Cette équipe est pleine de bons joueurs. Or pour moi, un bon joueur de rugby, c'est avant tout une bonne personne. Je pense que c'est la raison pour laquelle j'ai été intégré aussi vite. Les "stars" de l'équipe m'ont traité comme n'importe quel autre joueur de l'histoire du Racing, d'égal à égal. C'est ce qui m'a fait me sentir bien. Et je parle beaucoup avec tout le monde, c'est peut-être aussi ce qui m'a permis d'apprendre le français (et de m'intégrer) très rapidement !
Justement, côtoyer tous ces grands noms : était-ce pour vous une source de motivation ou de pression ?
C'est un plaisir pour moi ! Tout le temps, tous les jours, à chaque entraînement, j'apprends énormément à leurs côtés. C'est incroyable. Lorsque je rentrerai en Argentine cet été, j'essayerai de donner à mon club tout ce que j'ai pu apprendre ici.
Vos nouveaux coéquipiers vous ont-ils affublé d'un surnom ?
Ils m'appellent Juan, José, Coco... Enfin Coco, c'est le surnom que me donnait Juan (Hernandez). Mais finalement, il m'appelle Coquito (petit Coco), et moi je l'appelle Coco : lui c'est le grand, moi le petit ! (rires)
Quelle est l'habitude la plus française que vous ayez prise ?
En arrivant, je ne buvais pas de café. Maintenant, si.Mon look également. Avant, j'étais très sportswear. Maintenant, je fais un peu plus attention(sourire).
Vous êtes très talentueux sur le terrain. Dans quel domaine ne l'êtes-vous absolument pas ?
Il y a beaucoup de choses que je fais mal. Si tu m'écoutes chanter, jouer de la guitare, ou si tu me vois danser, c'est une catastrophe. J'aime mettre l'ambiance, mais (rires)... Quant à la cuisine... aie aie aie.
Quelle enceinte du Top 14 vous a le plus impressionné ?
Je dirais Mayol (Toulon). Aimé Giral (Perpignan) également. Mais tous les stades sont pleins, et comme les supporters font beaucoup de bruit, ça donne une ambiance incroyable !
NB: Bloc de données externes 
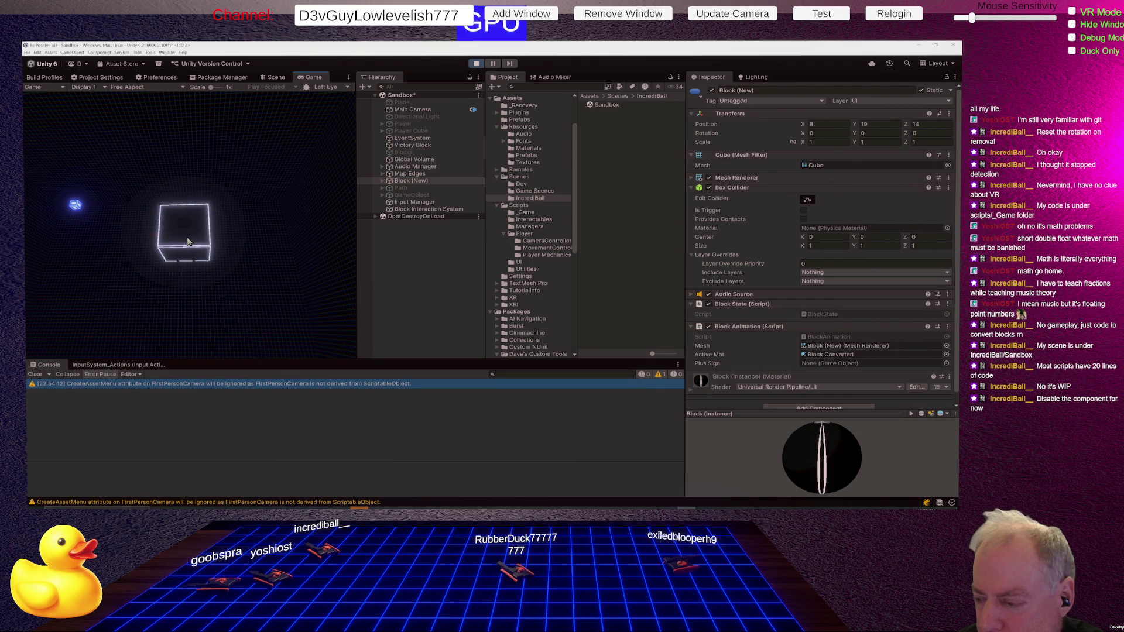
{"action": "left_click", "coordinate": [187, 242]}
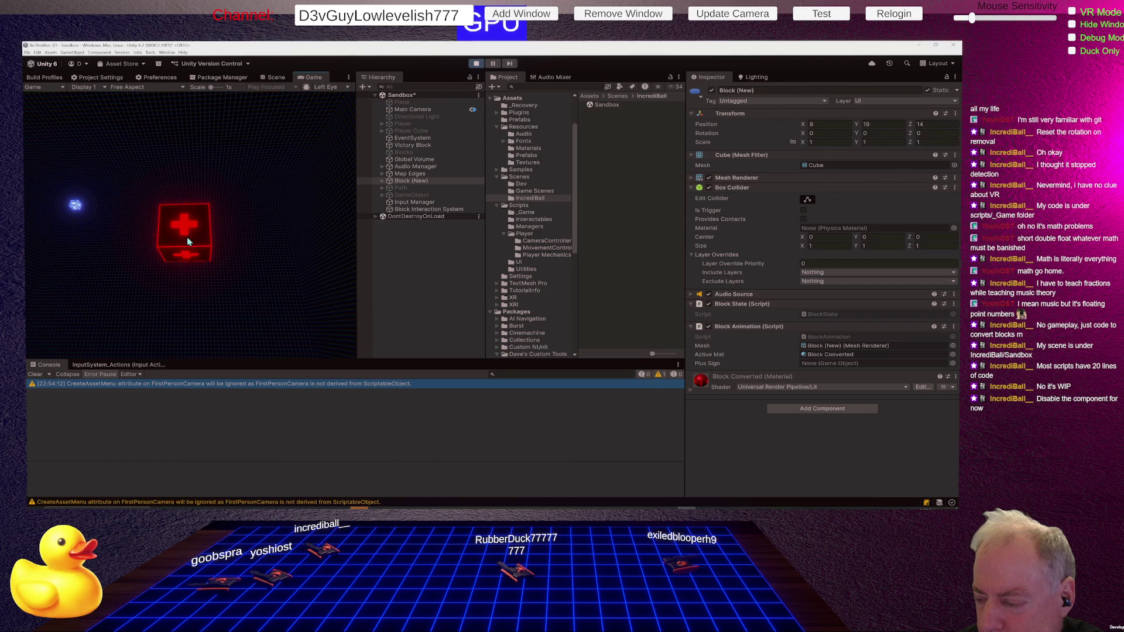
{"action": "left_click", "coordinate": [187, 238]}
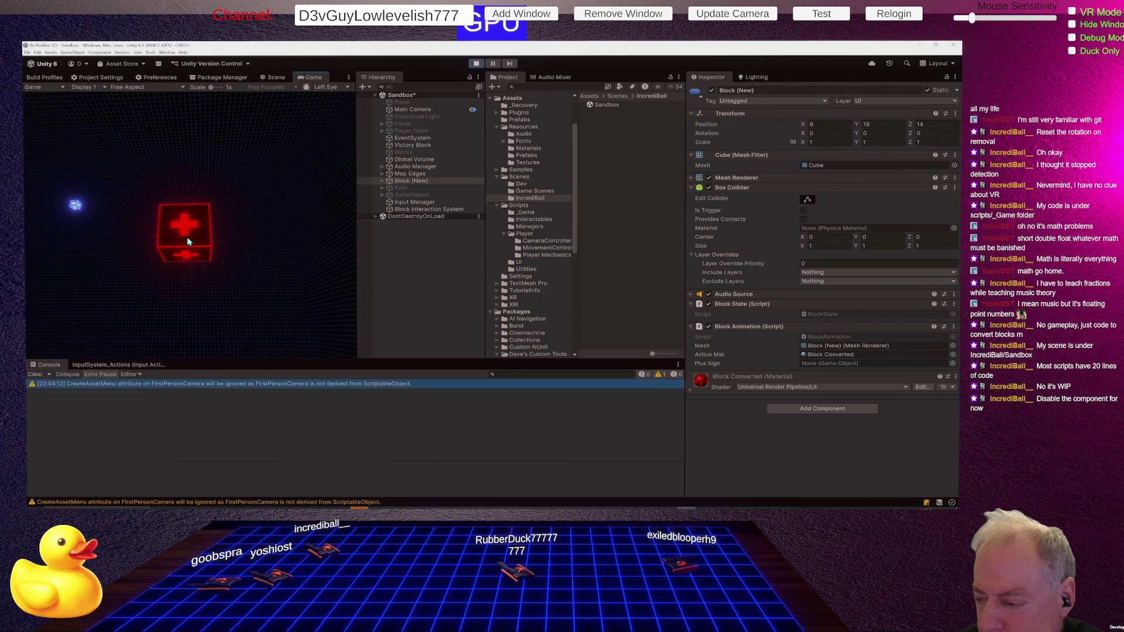
{"action": "left_click", "coordinate": [187, 238]}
Que souhaitiez-vous apporter au Racing et que pensez-vous avoir, au final, donné à cette équipe ces six derniers mois ?
A partir du moment où je fais partie d'une équipe, je lui donne absolument tout. Je l'aide, de quelque façon que ce soit, c'est vraiment important. Si l'équipe a besoin d'un mec qui porte les bouteilles d'eau, je porte l'eau. Si elle a besoin d'un mec qui met la musique, je mets la musique. Je donne tout ce que j'ai. Mais comme je le disais, j'ai aimé toutes les équipes dont j'ai défendu les couleurs. Lorsque je joue pour un club, je le fais de tout mon cœur. C'est peut-être pour ça que ça se passe bien avec les supporters (sourire).
Comment vivez-vous votre soudaine médiatisation ?
Bien ! (sourire) Le rugby est très connu en France, et il est important que, d'une part, les joueurs jouent, et que, d'autre part, que les journalistes suivent la saison. S'il n'y a plus de journalistes, plus d'articles, il n'y a pas de rugby ! Et les échanges avec les médias, c'est le moment où tu peux exprimer par le biais des mots ce que tu vis sur le terrain. Je trouve que c'est important.